Note: It is important to use the same tokenizer that was used during model pretraining. In practice, this means loading the tokenizer with the same name as the model.

In [13]:
tokenizer = AutoTokenizer.from_pretrained(model_name)

In [14]:
# Base models are often trained without padding tokens
assert tokenizer.pad_token_id is None

In [15]:
# Often used in various tutorials as a quick PoC fix
# We'll see that this approach is not optimal
tokenizer.pad_token = tokenizer.eos_token

In [16]:
tokenized_text = tokenizer("Large language models are")
print(tokenized_text)

{'input_ids': [21968, 3303, 4981, 389], 'attention_mask': [1, 1, 1, 1]}


When calling the tokenizer directly, it uses the `__call__` method which returns `input_ids` and `attention_mask` directly.

In [17]:
tokenizer.tokenize("Large language models are")

['Large', 'Ġlanguage', 'Ġmodels', 'Ġare']

If you want to see the tokens first, you can use `tokenizer.tokenize` method.

Or you can convert ids to tokens using `tokenizer.convert_ids_to_tokens`.

In [18]:
tokenizer.convert_ids_to_tokens(tokenized_text['input_ids'])

['Large', 'Ġlanguage', 'Ġmodels', 'Ġare']

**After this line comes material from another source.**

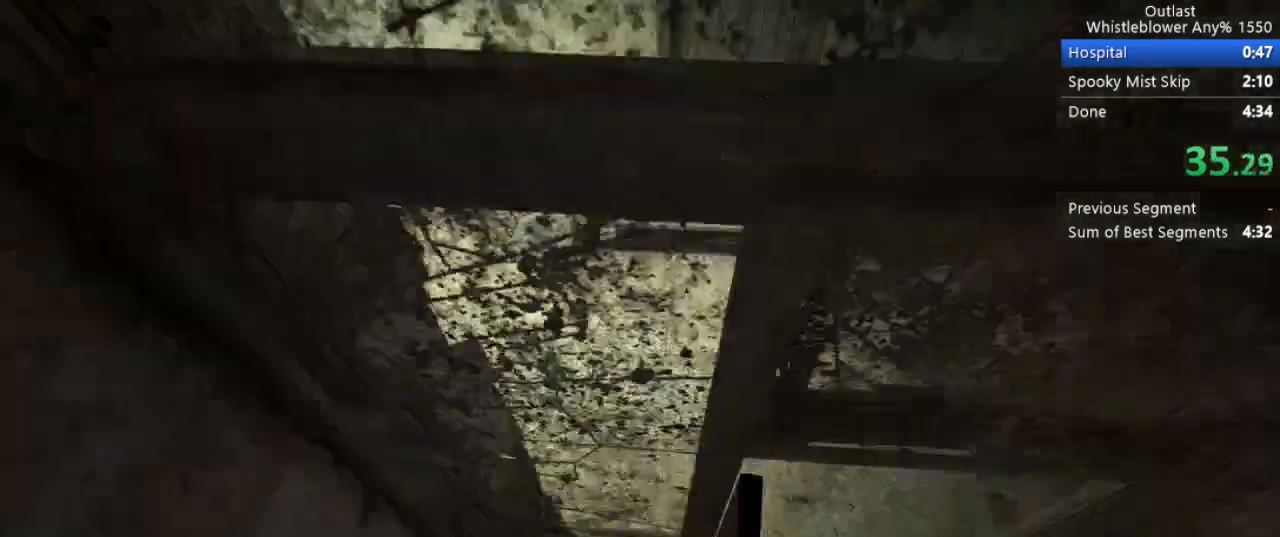
{"keys": [], "mouse": [], "events": [[17, "w", "up"]]}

`attention_mask` is useful for batch processing. Different texts, when tokenized have different number of tokens, but in order to create a batch we need to have the same number of tokens. We can add some token to the end of sequences to make them have the same number of toknes. This token is called padding token. But when we process the text we want to ignore these artificially added tokens so we use `attention_mask`. It tells the attention mechanism which tokens to include and which to ignore during its calculation.

In [19]:
tokenizer(["Large lanugage models are", "I am"], padding=True)

{'input_ids': [[21968, 26992, 1018, 496, 4981, 389], [40, 716, 50256, 50256, 50256, 50256]], 'attention_mask': [[1, 1, 1, 1, 1, 1], [1, 1, 0, 0, 0, 0]]}

First sentece has 6 tokens, while the second one has only 2 tokens. So we need to add 4 padding tokens (with the ID = 50256). In this case they are paded from the right. Attention mask for first sentence contains only 1s because all tokens are relevant, while in the second sentece, last 4 tokens are padded so attention mask is 0 for these tokens. This way attention mechanism will know to look only first 2 tokens as the relevant ones for this example

In order to decode input ids back to text, we can use the `tokenizer.decode` method

In [20]:
tokenizer.decode(tokenized_text['input_ids'])

'Large language models are'

In [21]:
print("Padding token: ", tokenizer.pad_token)
print("Padding token id: ", tokenizer.pad_token_id)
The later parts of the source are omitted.